*PAGE*:
+-------+

A coach shouldn't be just a boss, or a teacher, but a protector.

"John Wooden had so much love for talking about the team, and the foundation of the team, that he would never discuss a single player. He inspired every one of his players to put aside his ego in pursuit of excellence. How did he do it? By putting aside his own ego first."

— B.G.

Some people call me a great coach. After all, they say, I've taken two tennis players - one of them, Andre Agassi, slightly stuck in neutral and not playing the way he should; the other, Andy Roddick, a hot-tempered kid with genius but less than great discipline - to the very pinnacle of the game, at the very point when the world was starting to think about counting them out. There must be a magic wand in my tennis bag!

There is no wand. To those who call me great, I say thanks for the compliment, which I respectfully decline.

This isn't fake modesty. I love what I do, and I think I'm very good at it. But I am by no means infallible. And if I have any special skill - besides knowing as much as almost anybody out there about what goes on inside the 27 by 78 feet of a tennis court - it's that I'm pretty darn good at paying attention. And I've had the amazing fortune to have had at least two great teachers in my life to pay attention to.

One of them is named Andre Agassi.

What's this? Isn't the player supposed to learn from the coach, rather than the other way around?

+-------+

*SUPPLIED MATERIAL*:
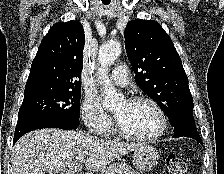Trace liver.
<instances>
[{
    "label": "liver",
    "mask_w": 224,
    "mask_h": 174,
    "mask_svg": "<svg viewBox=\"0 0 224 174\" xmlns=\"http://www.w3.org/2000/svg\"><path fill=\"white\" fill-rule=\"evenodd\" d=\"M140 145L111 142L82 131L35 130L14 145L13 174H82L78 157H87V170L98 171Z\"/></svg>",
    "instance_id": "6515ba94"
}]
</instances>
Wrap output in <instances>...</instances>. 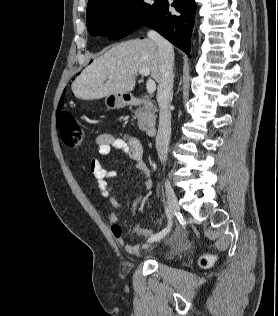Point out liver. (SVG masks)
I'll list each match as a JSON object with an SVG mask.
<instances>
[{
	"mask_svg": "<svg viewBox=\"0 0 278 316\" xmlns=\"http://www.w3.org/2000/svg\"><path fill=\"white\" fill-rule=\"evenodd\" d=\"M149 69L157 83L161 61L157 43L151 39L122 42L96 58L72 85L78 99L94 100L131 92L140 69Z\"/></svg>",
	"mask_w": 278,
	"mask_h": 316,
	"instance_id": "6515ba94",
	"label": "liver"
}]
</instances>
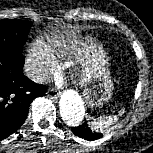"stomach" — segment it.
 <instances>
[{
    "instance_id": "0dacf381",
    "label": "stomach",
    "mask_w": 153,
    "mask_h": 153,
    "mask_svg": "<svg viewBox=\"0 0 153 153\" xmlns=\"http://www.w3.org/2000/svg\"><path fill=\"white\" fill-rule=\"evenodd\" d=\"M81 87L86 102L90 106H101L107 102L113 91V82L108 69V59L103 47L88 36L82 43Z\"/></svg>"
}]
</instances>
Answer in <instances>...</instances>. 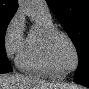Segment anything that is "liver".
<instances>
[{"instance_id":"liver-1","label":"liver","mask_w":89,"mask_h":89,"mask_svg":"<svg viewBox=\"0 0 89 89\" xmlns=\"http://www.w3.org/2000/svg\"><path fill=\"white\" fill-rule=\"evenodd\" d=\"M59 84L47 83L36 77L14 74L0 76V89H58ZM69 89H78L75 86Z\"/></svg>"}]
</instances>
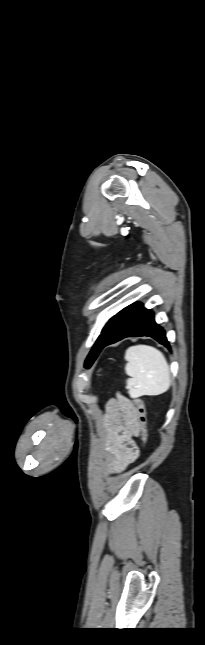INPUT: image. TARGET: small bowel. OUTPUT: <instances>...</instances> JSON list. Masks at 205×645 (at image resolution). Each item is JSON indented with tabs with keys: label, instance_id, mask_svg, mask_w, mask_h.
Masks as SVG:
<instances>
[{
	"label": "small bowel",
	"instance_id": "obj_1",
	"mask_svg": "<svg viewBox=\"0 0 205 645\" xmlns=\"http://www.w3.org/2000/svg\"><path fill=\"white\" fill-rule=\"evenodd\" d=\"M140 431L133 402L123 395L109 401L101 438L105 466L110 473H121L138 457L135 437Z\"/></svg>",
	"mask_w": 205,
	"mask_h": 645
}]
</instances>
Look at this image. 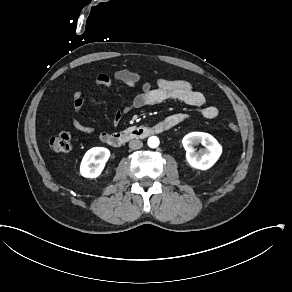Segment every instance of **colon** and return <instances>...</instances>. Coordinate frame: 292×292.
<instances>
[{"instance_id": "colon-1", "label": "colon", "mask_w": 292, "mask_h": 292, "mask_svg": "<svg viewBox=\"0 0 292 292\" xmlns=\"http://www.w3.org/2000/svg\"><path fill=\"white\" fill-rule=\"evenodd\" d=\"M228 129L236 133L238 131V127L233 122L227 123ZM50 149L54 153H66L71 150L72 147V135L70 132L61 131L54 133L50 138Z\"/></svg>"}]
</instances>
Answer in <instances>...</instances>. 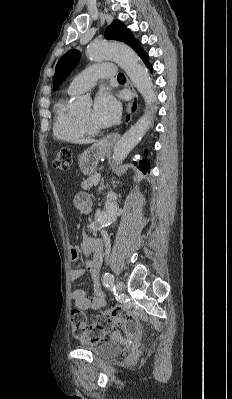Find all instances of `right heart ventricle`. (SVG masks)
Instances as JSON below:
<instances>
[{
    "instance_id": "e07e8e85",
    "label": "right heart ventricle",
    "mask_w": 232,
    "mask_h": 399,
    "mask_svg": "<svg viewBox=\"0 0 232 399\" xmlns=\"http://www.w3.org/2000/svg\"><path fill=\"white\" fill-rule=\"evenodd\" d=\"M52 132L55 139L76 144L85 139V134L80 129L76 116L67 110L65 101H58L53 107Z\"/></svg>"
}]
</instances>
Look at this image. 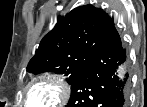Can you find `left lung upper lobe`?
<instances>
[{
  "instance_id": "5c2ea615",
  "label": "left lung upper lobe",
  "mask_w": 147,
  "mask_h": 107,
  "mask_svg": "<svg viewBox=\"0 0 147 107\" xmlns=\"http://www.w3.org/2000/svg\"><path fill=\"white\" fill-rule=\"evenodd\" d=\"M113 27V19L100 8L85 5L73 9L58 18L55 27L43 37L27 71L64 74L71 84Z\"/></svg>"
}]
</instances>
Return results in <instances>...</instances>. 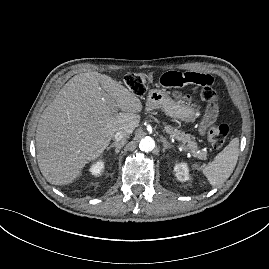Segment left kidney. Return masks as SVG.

+-------+

*INSTRUCTIONS TO FOLLOW*:
In the coaching text above, how does the writer describe Andy Roddick?

*FINAL RESULT*:
As a hot-tempered kid with genius but less than great discipline.